Per gli Ufficiali del comparto “aeronavale”, il ciclo di studi del successivo biennio di applicazione è basato sullo studio di materie altamente specialistiche ai fini della formazione dei futuri piloti d’aeromobile e comandanti di stazione e unità navale. Per la medesima ragione, durante il quinquennio di studi, l’attività didattica è integrata con periodi d’addestramento presso l’Aeronautica Militare, per i piloti, e presso l’Accademia Navale della Marina Militare, per i comandanti di stazione e unità navale.

Accesso mediante concorso interno al “ruolo normale – comparti speciale e aeronavale”

Gli Ufficiali del ruolo “normale” (comparti “speciale” e “aeronavale”) del Corpo della Guardia di Finanza sono tratti:

  • annualmente mediante concorso interno, per titoli ed esami, cui potrà partecipare tutto il personale in possesso del diploma di laurea o laurea specialistica o magistrale con età compresa tre i 30 e i 45 anni.
    È prevista la possibilità di riservare sino al 25% dei posti a concorso al personale del Corpo della Guardia di Finanza che abbia frequentato specifici corsi di specializzazione nel comparto aeronavale e sia stato impiegato, per almeno un quinquennio, nella relativa specializzazione.
    I vincitori del concorso, dopo aver superato un corso di formazione di durata non inferiore a un anno, sono nominati Sottotenenti del ruolo “normale” – comparti “speciale” o “aeronavale”;
  • nel periodo 2018/2022, anche mediante concorso straordinario interno per 70 Sottotenenti all’anno riservato ai luogotenenti con almeno 6 anni di anzianità di grado. Nel bando può essere prevista una riserva non superiore al 25% dei posti a concorso a favore dei Luogotenenti, in possesso dei medesimi requisiti, che hanno frequentato specifici corsi di specializzazione nel comparto aeronavale e sono stati impiegati per almeno un quinquennio nella predetta specializzazione.
    I vincitori del concorso, dopo aver superato un corso di formazione di durata non inferiore a tre mesi, sono nominati Sottotenenti del ruolo “normale” – comparti “speciale” o “aeronavale”.


Accesso mediante concorso al ruolo “tecnico-logistico-amministrativo”

Gli Ufficiali del ruolo “tecnico-logistico-amministrativo” del Corpo della Guardia di Finanza sono tratti mediante concorso pubblico aperto:

  • ai cittadini italiani che non abbiano superato il 35° anno di età;
  • agli appartenenti al Corpo che non abbiano superato il 45° anno di età.

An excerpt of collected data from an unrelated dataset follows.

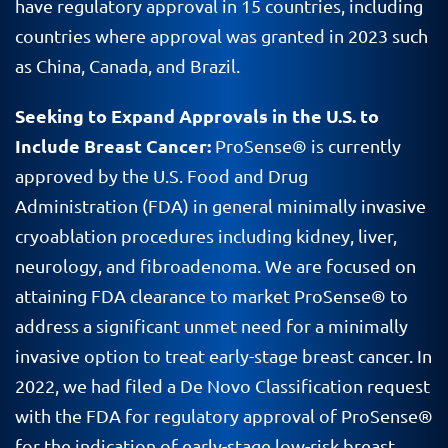
have regulatory approval in 15 countries, including
countries where approval was granted in 2023 such
as China, Canada, and Brazil.
Seeking to Expand Approvals in the U.S. to
Include Breast Cancer:
ProSense® is currently
approved by the U.S. Food and Drug
Administration (FDA) in general minimally invasive
cryoablation procedures including kidney, liver,
neurology, and fibroadenoma. We are focused on
attaining FDA clearance to market ProSense® to
address a significant unmet need for a minimally
invasive option to treat early-stage breast cancer. In
2022, we had filed a De Novo Classification request
with the FDA for regulatory approval of ProSense®
for the indication of early-stage low-risk breast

Gli aspiranti debbono possedere un diploma di laurea ovvero una laurea specialistica o magistrale, in discipline attinenti alla specialità per la quale concorrono o anche di ulteriori titoli di studio specialistici o abilitativi, previsti dal decreto. Sono considerate valide anche le lauree conseguite all’estero, sempreché risultino riconosciute dal Ministero dell’Istruzione, dell’Università e della Ricerca.

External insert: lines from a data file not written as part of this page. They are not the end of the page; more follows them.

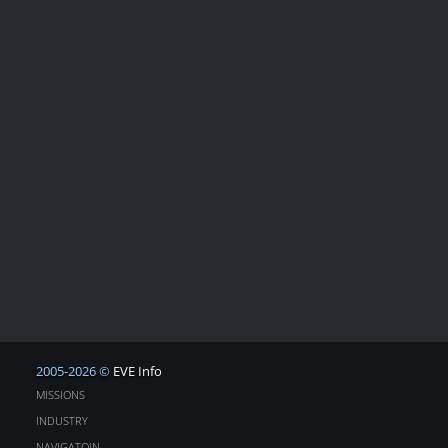
2005-2026 ©
EVE Info
MISSIONS
INDUSTRY
NAVIGATOIN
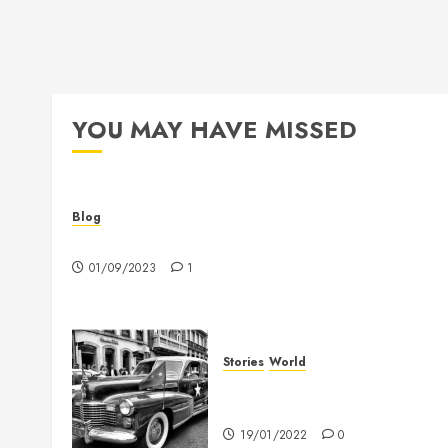
YOU MAY HAVE MISSED
Blog
Hello world!
01/09/2023
1
Stories
World
The full story of Thailand’s
extraordinary cave rescue
19/01/2022
0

I vincitori del concorso sono nominati Tenenti in servizio permanente effettivo del “ruolo tecnico-logistico-amministrativo” e avviati alla frequenza di un corso di formazione di durata non inferiore a sei mesi.

Il reclutamento degli Ufficiali ausiliari in ferma prefissata avviene mediante concorso pubblico aperto ai cittadini italiani che siano in possesso di uno dei titoli di studio (diploma di laurea ovvero laurea specialistica o magistrale) indicati nel relativo bando.

I vincitori del concorso contraggono una ferma di due anni e sei mesi, incluso il periodo di formazione di durata non inferiore a quattro mesi.

Gli stessi, completato il diciottesimo mese di servizio, possono essere ammessi, a domanda, a un’ulteriore ferma annuale e partecipare, in relazione al titolo di studio posseduto, ai concorsi per il reclutamento di Ufficiali in servizio permanente.